Momentos - O quarto (Parte II)

Era inverno, e chovia muito, como de costume. A mãe do garoto o levou junto para seu emprego. Ela trabalhava numa pequena facção, como costureira, que ficava na casa de seu patrão. Ele era casado, e tinha um casal de filhos. E era por isso que o menino acompanhava sua mãe quase todos os dias. Ele adorava a todos lá. Assim, não precisava ficar sozinho, e se sentia como em sua segunda casa. E, é claro, sempre que precisasse sua mãe estava por perto.

Naquele dia brincavam de esconde-esconde. Podia se esconder em qualquer lugar, mas haviam combinado que só não valia dentro de casa. Inclusive isso havia sido mais uma regra dos pais do que das crianças. E o garoto não concordava com ela.

Michele estava contando, até cem. Ele não pensou duas vezes e foi esconder-se dentro da casa. Entrou pela porta da cozinha, que dava direto para as portas de dois quartos. Havia muitos deles na casa, mas um em especial lhe chamou a atenção. Era o único com a porta entreaberta e a luz acesa.

Curioso como sempre, o garoto foi vagarosamente até a porta. Esticou o pescoço para poder ver sem ser visto o que acontecia lá dentro. E logo se arrependeu profundamente do que fez.

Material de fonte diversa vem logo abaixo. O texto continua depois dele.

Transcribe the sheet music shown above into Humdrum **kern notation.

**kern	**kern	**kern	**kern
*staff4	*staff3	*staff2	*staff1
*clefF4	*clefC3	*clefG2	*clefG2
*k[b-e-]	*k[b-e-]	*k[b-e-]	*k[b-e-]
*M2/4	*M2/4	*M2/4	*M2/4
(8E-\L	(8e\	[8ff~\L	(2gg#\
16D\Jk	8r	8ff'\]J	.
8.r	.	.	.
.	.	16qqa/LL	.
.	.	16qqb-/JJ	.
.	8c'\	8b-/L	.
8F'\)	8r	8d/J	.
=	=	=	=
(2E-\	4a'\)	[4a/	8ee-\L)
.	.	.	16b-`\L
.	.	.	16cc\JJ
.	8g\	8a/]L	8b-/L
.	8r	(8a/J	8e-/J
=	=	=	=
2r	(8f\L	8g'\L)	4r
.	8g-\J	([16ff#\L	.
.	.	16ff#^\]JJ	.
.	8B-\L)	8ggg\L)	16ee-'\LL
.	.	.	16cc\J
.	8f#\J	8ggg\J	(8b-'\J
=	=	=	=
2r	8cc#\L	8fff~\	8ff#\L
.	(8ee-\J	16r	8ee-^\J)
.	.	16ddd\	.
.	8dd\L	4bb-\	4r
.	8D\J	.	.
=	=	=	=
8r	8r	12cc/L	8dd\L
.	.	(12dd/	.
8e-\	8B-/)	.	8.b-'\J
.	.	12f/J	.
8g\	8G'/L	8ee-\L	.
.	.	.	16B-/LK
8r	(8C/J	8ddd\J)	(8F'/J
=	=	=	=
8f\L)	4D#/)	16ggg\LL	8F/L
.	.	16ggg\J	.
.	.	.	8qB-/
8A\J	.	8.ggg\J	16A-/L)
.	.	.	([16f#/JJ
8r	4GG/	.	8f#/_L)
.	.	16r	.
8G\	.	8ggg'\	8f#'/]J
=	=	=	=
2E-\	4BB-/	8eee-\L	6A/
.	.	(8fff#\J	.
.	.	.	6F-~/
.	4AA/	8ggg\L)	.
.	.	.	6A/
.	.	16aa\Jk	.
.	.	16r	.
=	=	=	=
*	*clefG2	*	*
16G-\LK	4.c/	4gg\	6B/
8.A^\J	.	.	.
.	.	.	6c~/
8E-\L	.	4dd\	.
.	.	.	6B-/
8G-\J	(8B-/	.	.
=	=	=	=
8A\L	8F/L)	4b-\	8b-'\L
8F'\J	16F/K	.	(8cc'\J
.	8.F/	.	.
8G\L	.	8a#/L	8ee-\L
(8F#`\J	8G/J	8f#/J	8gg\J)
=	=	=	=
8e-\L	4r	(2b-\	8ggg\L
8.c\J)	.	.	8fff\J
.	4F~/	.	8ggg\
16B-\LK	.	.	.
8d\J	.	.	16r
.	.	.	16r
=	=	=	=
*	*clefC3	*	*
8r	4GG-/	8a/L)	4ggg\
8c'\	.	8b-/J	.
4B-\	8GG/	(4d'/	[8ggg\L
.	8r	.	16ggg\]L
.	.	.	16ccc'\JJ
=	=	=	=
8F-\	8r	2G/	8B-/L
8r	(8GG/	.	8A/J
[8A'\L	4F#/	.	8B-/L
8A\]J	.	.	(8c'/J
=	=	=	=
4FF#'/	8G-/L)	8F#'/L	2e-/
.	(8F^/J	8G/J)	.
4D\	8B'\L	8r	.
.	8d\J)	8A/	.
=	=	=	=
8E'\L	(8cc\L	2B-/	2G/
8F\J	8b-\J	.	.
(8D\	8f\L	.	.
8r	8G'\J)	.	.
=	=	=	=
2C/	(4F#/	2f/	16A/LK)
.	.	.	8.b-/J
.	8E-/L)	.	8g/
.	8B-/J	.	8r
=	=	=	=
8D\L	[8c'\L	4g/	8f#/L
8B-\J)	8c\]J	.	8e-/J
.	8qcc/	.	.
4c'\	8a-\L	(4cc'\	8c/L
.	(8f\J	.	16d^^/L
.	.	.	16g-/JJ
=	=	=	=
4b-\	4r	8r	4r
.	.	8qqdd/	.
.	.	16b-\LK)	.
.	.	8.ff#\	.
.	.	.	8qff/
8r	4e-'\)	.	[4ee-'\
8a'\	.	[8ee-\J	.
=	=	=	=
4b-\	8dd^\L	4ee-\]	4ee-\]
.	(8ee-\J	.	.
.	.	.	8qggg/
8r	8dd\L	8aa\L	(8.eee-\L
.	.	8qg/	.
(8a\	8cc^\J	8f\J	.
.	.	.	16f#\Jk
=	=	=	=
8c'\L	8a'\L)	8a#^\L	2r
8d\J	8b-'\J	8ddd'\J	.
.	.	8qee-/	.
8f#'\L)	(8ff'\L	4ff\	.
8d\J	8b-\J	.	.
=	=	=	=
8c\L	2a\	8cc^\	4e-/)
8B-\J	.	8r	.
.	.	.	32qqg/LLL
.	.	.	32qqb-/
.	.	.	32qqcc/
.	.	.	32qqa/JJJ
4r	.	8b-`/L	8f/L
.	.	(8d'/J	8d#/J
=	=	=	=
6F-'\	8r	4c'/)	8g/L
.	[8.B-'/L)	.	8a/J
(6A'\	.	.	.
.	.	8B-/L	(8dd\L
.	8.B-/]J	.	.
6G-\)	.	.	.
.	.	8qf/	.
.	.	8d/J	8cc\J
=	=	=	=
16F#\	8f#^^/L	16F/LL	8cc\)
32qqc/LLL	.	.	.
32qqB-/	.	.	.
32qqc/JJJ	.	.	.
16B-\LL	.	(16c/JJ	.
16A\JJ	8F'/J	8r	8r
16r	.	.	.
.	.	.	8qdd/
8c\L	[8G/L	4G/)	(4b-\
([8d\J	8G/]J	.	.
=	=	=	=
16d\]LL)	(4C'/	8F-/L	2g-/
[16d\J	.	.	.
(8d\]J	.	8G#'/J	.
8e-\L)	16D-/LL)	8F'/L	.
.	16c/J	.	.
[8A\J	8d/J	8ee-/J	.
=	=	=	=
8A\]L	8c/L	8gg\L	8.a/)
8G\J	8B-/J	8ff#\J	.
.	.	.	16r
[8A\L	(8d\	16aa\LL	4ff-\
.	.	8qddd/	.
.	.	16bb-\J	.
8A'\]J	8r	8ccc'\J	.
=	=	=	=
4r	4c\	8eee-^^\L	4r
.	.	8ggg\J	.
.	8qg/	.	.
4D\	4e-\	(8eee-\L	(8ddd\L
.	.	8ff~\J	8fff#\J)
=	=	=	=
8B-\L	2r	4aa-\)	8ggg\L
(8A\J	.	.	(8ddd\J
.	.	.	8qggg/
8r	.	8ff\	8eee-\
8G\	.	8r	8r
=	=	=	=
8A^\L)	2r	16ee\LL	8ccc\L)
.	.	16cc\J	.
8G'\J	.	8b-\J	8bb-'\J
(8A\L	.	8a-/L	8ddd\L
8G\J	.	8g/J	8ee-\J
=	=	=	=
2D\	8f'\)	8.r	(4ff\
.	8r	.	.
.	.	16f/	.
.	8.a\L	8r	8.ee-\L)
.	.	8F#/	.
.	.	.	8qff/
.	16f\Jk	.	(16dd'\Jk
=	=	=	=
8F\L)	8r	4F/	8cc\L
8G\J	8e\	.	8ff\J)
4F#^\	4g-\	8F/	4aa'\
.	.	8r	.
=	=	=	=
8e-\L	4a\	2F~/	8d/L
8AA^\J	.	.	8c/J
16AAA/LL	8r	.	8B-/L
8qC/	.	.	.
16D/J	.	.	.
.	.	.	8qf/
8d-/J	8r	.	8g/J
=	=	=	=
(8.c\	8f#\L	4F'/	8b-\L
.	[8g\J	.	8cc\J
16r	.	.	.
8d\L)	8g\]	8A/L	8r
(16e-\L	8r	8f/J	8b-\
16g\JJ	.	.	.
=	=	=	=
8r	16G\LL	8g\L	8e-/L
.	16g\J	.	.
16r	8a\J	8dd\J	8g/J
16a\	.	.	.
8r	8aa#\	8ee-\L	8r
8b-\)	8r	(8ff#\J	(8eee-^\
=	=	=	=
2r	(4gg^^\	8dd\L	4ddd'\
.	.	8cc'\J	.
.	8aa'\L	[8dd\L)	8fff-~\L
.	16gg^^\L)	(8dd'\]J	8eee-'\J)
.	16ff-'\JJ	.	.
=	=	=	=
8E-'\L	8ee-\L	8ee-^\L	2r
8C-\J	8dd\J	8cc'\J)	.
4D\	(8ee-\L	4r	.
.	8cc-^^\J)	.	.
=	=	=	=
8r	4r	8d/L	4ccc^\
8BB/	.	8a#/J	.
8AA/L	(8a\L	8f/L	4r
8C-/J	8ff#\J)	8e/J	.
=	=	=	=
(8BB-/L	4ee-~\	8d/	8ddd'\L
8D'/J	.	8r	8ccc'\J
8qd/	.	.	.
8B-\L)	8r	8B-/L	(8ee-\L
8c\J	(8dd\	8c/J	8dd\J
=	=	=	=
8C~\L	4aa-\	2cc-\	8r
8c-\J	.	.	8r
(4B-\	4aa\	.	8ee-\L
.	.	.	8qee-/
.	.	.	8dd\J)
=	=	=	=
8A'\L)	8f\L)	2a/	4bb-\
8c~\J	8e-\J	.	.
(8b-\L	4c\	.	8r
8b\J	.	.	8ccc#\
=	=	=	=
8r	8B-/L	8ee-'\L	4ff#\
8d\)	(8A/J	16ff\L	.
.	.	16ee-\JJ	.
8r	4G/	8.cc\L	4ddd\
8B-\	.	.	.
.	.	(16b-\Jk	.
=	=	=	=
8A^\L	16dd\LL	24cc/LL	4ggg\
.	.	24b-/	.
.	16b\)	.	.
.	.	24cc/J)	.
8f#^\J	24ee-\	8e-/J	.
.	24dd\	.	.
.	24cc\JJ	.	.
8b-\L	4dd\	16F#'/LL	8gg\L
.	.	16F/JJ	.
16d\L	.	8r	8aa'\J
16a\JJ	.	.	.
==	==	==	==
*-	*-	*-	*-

Lá dentro estavam sua mãe e o patrão, fazendo algo que ele, aos dez anos de idade, mal sabia o que era, mas tinha noção. Ele tentava relutar em não ver, mas parecia hipnotizado, chocado. Aquela cena o atormentava, e um amontoado de sentimentos embaralhados giravam freneticamente em sua mente.

A menina finalmente gritou "Cem!". Ele rapidamente tentou se esconder atrás da geladeira, ainda muito transtornado. Enquanto Michele procurava os colegas, o menino não conseguia entender. A imagem reprisava em sua cabeça de um modo que machucava.

Depois de algum tempo o expediente acabou. O garoto já desistira da brincadeira, inventando uma dor de cabeça, e ficara sentado o restante da tarde na calçada, riscando o chão com uma pequena pedra, tentando organizar tudo o que acontecia: a carta, o quarto...

De repente sua mãe o chama. Era hora de ir embora.

Ele não sabia como reagir. Não sabia se sentia raiva ou pena. Mas a seguiu, calado.

E decidiu nunca revelar o que vira naquela tarde. Mesmo sabendo que cometeria erros pela frente, o garoto tinha consciência de que grande parte das pessoas vê nos pequenos erros dos outros a melhor forma de enconder os seus grandes pecados.